What’s important, Earlbeck said in a statement, is that transgender inmates have access to legal counsel.
“If Ms. Brown had not been brave enough to file a complaint against her abusers, and if she did not have access to the services of a civil legal aid organization like FreeState Legal, she could very possibly still be experiencing daily abuse and trauma at the hands of her prison guards,” she said.

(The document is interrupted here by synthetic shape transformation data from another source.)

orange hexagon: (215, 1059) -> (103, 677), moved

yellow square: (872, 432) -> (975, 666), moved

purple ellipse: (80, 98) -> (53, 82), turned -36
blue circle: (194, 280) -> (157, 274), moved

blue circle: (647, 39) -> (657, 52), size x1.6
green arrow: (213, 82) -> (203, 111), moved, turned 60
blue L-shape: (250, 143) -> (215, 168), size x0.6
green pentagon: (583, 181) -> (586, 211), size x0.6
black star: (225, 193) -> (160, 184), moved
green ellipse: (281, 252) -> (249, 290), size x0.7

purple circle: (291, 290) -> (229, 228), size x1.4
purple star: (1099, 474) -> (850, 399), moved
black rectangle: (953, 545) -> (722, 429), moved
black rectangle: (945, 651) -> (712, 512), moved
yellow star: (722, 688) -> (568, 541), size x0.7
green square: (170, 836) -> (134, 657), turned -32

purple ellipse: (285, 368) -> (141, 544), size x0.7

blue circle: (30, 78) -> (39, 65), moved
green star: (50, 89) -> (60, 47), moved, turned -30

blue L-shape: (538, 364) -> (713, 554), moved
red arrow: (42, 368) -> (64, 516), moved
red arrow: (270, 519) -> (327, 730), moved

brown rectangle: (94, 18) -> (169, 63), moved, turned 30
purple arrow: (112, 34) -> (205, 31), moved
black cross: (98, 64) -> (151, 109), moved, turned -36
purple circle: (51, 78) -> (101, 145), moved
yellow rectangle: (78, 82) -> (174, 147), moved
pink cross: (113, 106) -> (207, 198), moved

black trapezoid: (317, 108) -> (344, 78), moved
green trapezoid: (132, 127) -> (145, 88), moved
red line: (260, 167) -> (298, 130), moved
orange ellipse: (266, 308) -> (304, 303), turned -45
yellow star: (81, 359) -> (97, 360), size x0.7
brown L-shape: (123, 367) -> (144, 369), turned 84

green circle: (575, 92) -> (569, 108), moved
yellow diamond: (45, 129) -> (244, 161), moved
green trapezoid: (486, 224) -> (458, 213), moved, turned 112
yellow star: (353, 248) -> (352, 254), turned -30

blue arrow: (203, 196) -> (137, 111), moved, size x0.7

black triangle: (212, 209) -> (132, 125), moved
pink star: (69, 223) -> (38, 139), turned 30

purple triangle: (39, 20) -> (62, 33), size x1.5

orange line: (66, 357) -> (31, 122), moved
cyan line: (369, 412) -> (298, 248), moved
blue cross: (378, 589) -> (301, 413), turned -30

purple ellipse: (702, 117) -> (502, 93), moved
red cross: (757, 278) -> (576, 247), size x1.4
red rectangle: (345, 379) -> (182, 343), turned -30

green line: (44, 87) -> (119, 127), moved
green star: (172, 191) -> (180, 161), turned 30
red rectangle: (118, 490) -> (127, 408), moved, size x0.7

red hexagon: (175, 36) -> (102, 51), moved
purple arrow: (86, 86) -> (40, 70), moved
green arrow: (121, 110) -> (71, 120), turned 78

Shaffer’s ordered remedies in Maryland — almost all of which were adopted by the state — include mandatory training for correctional staff on how to house and treat transgender inmates.
Welter said Brown is now incarcerated at the Maryland Correctional Training Center in Hagerstown, where she is housed with men.
“She is more comfortable being incarcerated with men,” Welter said.
For prisons, it’s not actually as simple as housing transgender men with men, or transgender women with women, he explained. It’s always a “case by case” determination, based largely on the feelings of the particular inmate.
At her new facility, Welter added, Brown “was immediately placed with no problem into general population.”
Brown will receive $5,000 in punitive damages as a result of her legal victory.
“To the other transgender and intersex women behind bars, don’t give up,” Brown said in a statement this week. “There is hope out there for us.”